Task brief – Copy every line of text in the items below word for word, leaving out the pictures.
- - - -
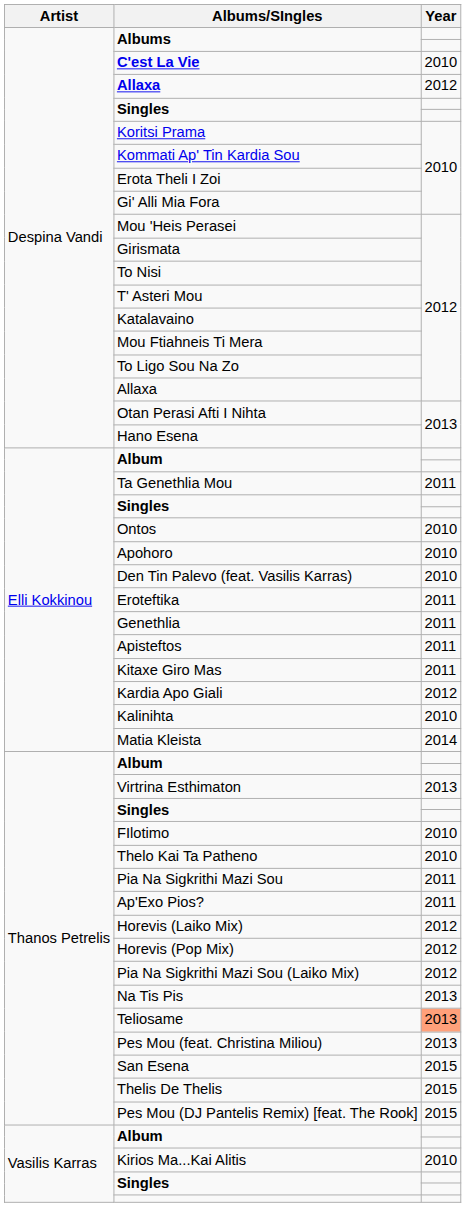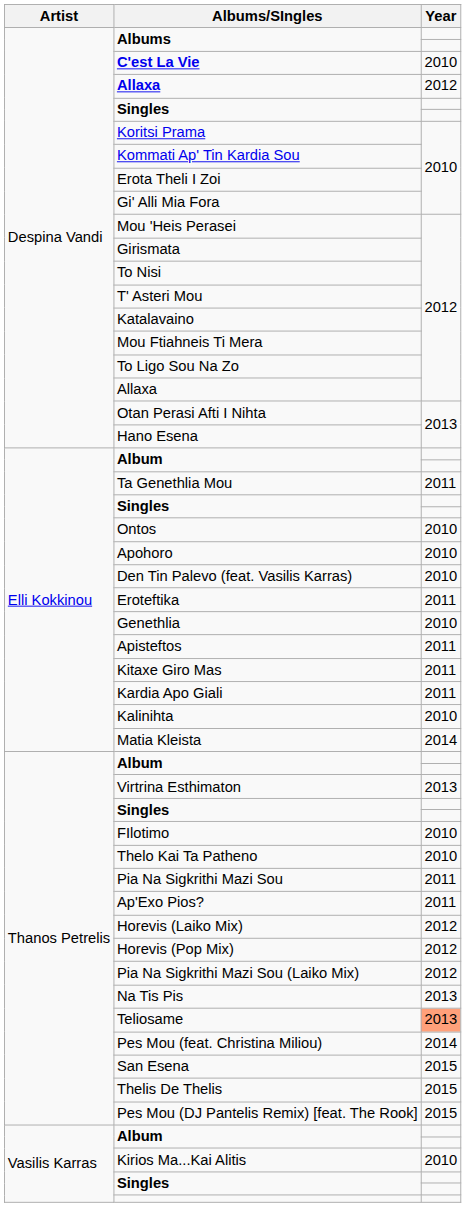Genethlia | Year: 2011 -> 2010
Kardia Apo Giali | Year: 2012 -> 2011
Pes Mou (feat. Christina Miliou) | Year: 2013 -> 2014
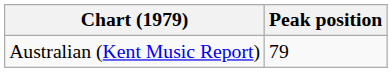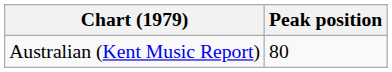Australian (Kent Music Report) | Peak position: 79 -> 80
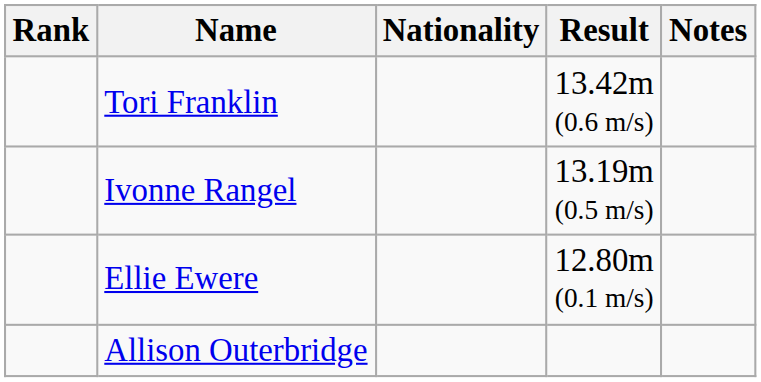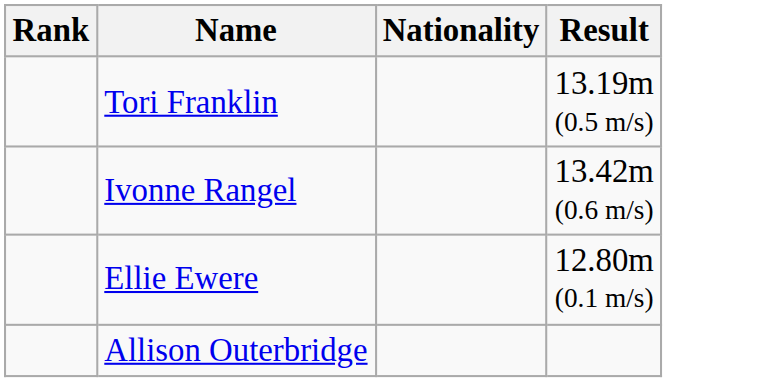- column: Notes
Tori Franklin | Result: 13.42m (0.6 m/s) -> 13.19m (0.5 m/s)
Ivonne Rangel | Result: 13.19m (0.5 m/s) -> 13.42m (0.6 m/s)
- - - -
Problem solution –
Genethlia | Year: 2011 -> 2010
Kardia Apo Giali | Year: 2012 -> 2011
Pes Mou (feat. Christina Miliou) | Year: 2013 -> 2014
Australian (Kent Music Report) | Peak position: 79 -> 80
- column: Notes
Tori Franklin | Result: 13.42m (0.6 m/s) -> 13.19m (0.5 m/s)
Ivonne Rangel | Result: 13.19m (0.5 m/s) -> 13.42m (0.6 m/s)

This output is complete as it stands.